The group burst straight into one of my favourite tracks, ‘Roadhouse Blues’, all rolling riffs with a blues melody and Chris and Te
d’s husky vocals riding the sound like molasses rolling slowly down a whisky barrel. Ted pulled out his double bass for the second tune, ‘Fire Woman’, a song about hot love with more of a swing feel. It was a piece that always made the women in the audience go crazy, and tonight was no exception. Chris held the mic in one hand as if he was slow-dancing with a lover, his mouth open wide to catch the high notes.
‘Hello, London,’ he shouted out to the crowd, ‘how are we tonight?’
They leaped and cheered in response.
‘Would you like to meet our special guest?’ He stared down at me in the front row. More cheering. Maybe Viggo had agreed to make an early friendly appearance. ‘What are you doing?’ I shouted back, but my voice was lost in the screaming.

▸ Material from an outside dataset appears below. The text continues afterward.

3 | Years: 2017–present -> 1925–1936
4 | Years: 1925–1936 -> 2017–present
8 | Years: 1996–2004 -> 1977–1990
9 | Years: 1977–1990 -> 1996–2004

‘My girl is here, over from New York,’ Chris shouted. ‘Give her some encouragement, people, get her up on stage.’
One of the roadies raced out hurriedly from behind the curtain with an electric violin, and plugged it in with a burst of feedback. I was relieved it wasn’t my Bailly, as the sound would have been lost, even with the mic, but I hadn’t played an electric for nearly three years.
I crouched under the rope that cut the mosh pit off from the stage. The two bouncers hoisted me up and Chris grabbed my hand and pulled me alongside him. I turned to face the crowd. The energy onstage was much wilder than I was used to compared with my demure classical gigs. The room felt hot and alive, tingling with noise and electricity.
‘Just go with it,’ Chris said, as he broke into one of the songs that we used to play together, ‘Sugarcane’, a folk rhythm with a short violin solo and double-string licks punctuating the vocals, a fat, dirty sound that I hadn’t played since I first left London.
I stayed for the band’s next song, enjoying the ebb and flow of the music rushing through me like a current, forcing myself to leave them onstage alone for their finale, a heavier rock number which reached a thundering crescendo on the drums.